Provided information:

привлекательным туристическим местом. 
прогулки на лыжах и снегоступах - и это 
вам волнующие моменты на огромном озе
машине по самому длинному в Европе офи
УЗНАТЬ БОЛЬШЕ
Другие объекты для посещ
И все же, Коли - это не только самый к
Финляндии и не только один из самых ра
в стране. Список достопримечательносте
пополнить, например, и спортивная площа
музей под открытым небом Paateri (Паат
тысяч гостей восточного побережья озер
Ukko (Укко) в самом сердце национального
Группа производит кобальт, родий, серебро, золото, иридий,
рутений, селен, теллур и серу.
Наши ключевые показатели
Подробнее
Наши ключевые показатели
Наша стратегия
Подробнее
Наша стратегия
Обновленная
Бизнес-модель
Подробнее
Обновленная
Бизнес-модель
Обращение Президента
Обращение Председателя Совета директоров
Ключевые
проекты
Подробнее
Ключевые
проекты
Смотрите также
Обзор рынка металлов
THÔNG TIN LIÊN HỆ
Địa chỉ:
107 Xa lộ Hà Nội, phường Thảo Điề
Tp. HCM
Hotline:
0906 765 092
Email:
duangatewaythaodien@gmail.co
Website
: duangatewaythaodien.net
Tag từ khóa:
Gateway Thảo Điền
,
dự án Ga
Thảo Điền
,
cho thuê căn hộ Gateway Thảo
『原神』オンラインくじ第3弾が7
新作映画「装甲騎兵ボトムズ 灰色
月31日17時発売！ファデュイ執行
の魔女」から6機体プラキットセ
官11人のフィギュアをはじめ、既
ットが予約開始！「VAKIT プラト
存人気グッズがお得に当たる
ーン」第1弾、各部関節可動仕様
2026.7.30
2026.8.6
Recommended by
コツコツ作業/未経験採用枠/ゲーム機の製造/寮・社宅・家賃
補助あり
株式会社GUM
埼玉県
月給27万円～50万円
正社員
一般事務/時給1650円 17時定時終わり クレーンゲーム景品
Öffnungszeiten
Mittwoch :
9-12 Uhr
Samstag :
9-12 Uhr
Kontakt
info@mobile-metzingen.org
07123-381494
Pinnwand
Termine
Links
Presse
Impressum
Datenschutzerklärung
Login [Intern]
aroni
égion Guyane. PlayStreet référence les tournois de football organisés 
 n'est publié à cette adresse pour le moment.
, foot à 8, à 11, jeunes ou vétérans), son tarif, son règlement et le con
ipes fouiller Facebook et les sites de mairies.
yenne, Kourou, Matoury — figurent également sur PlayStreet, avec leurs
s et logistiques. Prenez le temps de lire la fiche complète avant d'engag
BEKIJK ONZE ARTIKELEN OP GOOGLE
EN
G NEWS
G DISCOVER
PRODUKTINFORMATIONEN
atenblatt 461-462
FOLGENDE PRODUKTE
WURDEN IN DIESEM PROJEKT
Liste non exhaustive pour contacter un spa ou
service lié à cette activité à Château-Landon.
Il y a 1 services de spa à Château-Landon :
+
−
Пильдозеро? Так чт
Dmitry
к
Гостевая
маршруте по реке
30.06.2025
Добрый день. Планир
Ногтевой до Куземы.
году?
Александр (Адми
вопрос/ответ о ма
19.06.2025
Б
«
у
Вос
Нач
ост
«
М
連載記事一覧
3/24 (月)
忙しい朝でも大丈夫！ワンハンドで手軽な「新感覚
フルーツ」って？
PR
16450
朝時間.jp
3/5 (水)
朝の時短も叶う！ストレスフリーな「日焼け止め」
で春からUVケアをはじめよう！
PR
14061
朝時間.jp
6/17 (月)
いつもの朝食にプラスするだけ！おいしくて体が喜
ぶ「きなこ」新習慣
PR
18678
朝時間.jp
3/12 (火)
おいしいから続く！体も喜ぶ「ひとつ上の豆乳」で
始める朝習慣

Task goal: Word for word, return the lines from the one holding "月31日17時発売！ファデュイ執行" through the end of the entries above.

Answer to this task:
月31日17時発売！ファデュイ執行
の魔女」から6機体プラキットセ
官11人のフィギュアをはじめ、既
ットが予約開始！「VAKIT プラト
存人気グッズがお得に当たる
ーン」第1弾、各部関節可動仕様
2026.7.30
2026.8.6
Recommended by
コツコツ作業/未経験採用枠/ゲーム機の製造/寮・社宅・家賃
補助あり
株式会社GUM
埼玉県
月給27万円～50万円
正社員
一般事務/時給1650円 17時定時終わり クレーンゲーム景品
Öffnungszeiten
Mittwoch :
9-12 Uhr
Samstag :
9-12 Uhr
Kontakt
info@mobile-metzingen.org
07123-381494
Pinnwand
Termine
Links
Presse
Impressum
Datenschutzerklärung
Login [Intern]
aroni
égion Guyane. PlayStreet référence les tournois de football organisés 
 n'est publié à cette adresse pour le moment.
, foot à 8, à 11, jeunes ou vétérans), son tarif, son règlement et le con
ipes fouiller Facebook et les sites de mairies.
yenne, Kourou, Matoury — figurent également sur PlayStreet, avec leurs
s et logistiques. Prenez le temps de lire la fiche complète avant d'engag
BEKIJK ONZE ARTIKELEN OP GOOGLE
EN
G NEWS
G DISCOVER
PRODUKTINFORMATIONEN
atenblatt 461-462
FOLGENDE PRODUKTE
WURDEN IN DIESEM PROJEKT
Liste non exhaustive pour contacter un spa ou
service lié à cette activité à Château-Landon.
Il y a 1 services de spa à Château-Landon :
+
−
Пильдозеро? Так чт
Dmitry
к
Гостевая
маршруте по реке
30.06.2025
Добрый день. Планир
Ногтевой до Куземы.
году?
Александр (Адми
вопрос/ответ о ма
19.06.2025
Б
«
у
Вос
Нач
ост
«
М
連載記事一覧
3/24 (月)
忙しい朝でも大丈夫！ワンハンドで手軽な「新感覚
フルーツ」って？
PR
16450
朝時間.jp
3/5 (水)
朝の時短も叶う！ストレスフリーな「日焼け止め」
で春からUVケアをはじめよう！
PR
14061
朝時間.jp
6/17 (月)
いつもの朝食にプラスするだけ！おいしくて体が喜
ぶ「きなこ」新習慣
PR
18678
朝時間.jp
3/12 (火)
おいしいから続く！体も喜ぶ「ひとつ上の豆乳」で
始める朝習慣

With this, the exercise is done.